# Noctua NT-H1 Thermal Compound



## t_ski (Dec 29, 2007)

Noctua recently released their new NT-H1 thermal compound. This new thermal interface material is designed to give maximum performance while being simple to use. Best of all, it is ready to use immediately and does not require a "burn-in" time like the other manufacturer's products. With a long storage life, long-term stability on the CPU, being non-conductive and being suitable for compressor cooling, this thermal compound seems to have it all.

*Show full review*


----------



## WarEagleAU (Jan 17, 2008)

Id like to see this compared to Arctic Silver MX-2 compound and the liquid thermal compound. Thickness being what it is, its probably more of a hassle to spread.


----------



## ktr (Jan 17, 2008)

WarEagleAU said:


> Thickness being what it is, its probably more of a hassle to spread.



If you stick the tube in a glass of hot water, that may thin it out. Works well with AS5.


----------



## keakar (Jan 17, 2008)

im really interested in seeing a full review of all the best thermal compounds that are available to use. something like a 2008 review of what choices we have and how they compare side by side.


----------



## t_ski (Jan 17, 2008)

WarEagleAU said:


> Id like to see this compared to Arctic Silver MX-2 compound and the liquid thermal compound.

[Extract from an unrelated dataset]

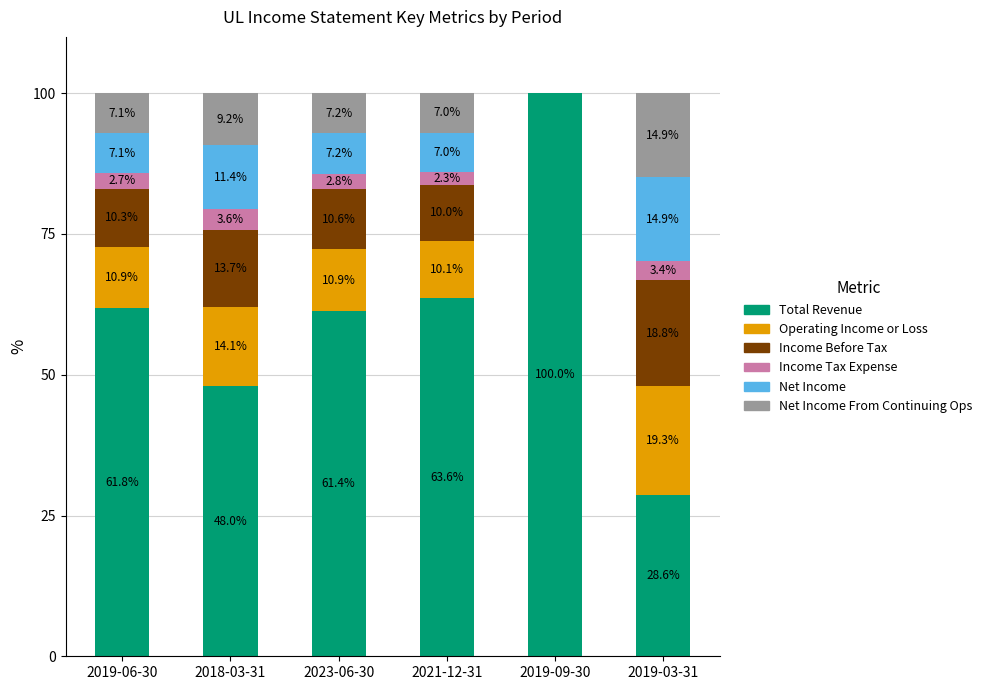

Which category has the highest value in the Total Revenue series?

2019-09-30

Thickness being what it is, its probably more of a hassle to spread.



Actually, all I had to do was put a small drop in the center of the chipset core or the CPU IHS and mount the heatsink.  There was no spreading involved - pressure does all the work.  In fact, it's even easier than making the thin line across the cores with AS5.


----------



## Frogger (Jan 17, 2008)

Ski if that chipset is still togeather can you put a 40 cm fan on it & add results in ...for the Noctua tim


----------



## t_ski (Jan 17, 2008)

Frogger said:


> Ski if that chipset is still togeather can you put a 40 cm fan on it & add results in ...for the Noctua tim



Not at the moment.  I have another heatsink that covers up the NB.


----------



## Frogger (Jan 18, 2008)

t_ski said:


> Not at the moment.  I have another heatsink that covers up the NB.



NO prob.. was just a thought as most peeps add more cooling to the nb on that MB ..would be interesting to see the end result


----------